Allerheiligen
Jetzt ist die Zeit zum in-sich-Kehren, zum Besinnen.
Sonntag begannen die Festlichkeiten zum Allerheiligen, Visų šventųjų diena, wie dieser Feiertag in Litauen genannt wird.
Jetzt ist die Zeit zum in-sich-Kehren, zum Besinnen.
Sonntag begannen die Festlichkeiten zum Allerheiligen, Visų šventųjų diena, wie dieser Feiertag in Litauen genannt wird.
Familien treffen sich in ihrer Heimat und denken im Stillen an ihre verstorbenen Verwandten, während sie auf Friedhöfen Kerze um Kerze anzünden und auf die Gräber der Toten stellen. Manche dieser Gräber scheinen von weitem heller als die Scheinwerfer der vorbeifahrenden Autos, andere liegen im Dunkeln - das sind die Gräber der unbekannten Toten, von denen niemand weiß, wer sie sind und woher sie kommen.
Uns Litauern gehören unsere Gräber auf ewig, erklärt uns Saulius. Nicht wie bei euch in Deutschland, wo das Grab neu genutzt wird, wenn es nicht weiter bezahlt wird.

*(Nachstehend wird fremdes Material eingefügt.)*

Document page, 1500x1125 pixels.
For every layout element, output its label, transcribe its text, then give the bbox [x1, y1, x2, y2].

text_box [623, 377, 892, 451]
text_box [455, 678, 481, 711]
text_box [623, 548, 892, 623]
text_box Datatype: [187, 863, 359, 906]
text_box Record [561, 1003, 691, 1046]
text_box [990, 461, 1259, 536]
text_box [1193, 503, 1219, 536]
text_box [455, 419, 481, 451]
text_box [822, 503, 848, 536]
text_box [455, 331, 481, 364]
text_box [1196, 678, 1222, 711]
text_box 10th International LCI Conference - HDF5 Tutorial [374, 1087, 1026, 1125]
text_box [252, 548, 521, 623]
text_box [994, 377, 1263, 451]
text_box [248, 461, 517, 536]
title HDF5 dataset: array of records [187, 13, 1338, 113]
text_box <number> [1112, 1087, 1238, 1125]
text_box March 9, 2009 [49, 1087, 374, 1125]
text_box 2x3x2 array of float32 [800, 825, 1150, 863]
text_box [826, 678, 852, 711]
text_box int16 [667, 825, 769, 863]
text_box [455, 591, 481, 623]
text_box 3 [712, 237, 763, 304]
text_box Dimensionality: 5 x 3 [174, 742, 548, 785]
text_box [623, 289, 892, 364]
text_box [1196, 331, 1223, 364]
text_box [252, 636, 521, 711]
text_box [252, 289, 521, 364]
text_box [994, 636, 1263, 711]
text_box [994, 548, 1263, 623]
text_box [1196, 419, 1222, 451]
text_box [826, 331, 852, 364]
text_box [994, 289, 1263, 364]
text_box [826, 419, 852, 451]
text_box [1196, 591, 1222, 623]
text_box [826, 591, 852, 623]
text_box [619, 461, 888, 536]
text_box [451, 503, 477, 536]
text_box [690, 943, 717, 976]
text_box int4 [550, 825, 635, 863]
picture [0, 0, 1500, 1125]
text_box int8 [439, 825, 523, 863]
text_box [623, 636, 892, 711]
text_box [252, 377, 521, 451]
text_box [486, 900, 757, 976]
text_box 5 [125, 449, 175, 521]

Während wir mit den Lichtern in unseren Händen wie Kleinkinder vorsichtig durch die kleinen Gänge zwischen den Gräbern wandern, kommt uns der Gedanke, dass das ja bedeuten würde, dass ganz Litauen eines Tages ein riesiger Friedhof sein müsste, wenn keines der Gräber je verändert wird.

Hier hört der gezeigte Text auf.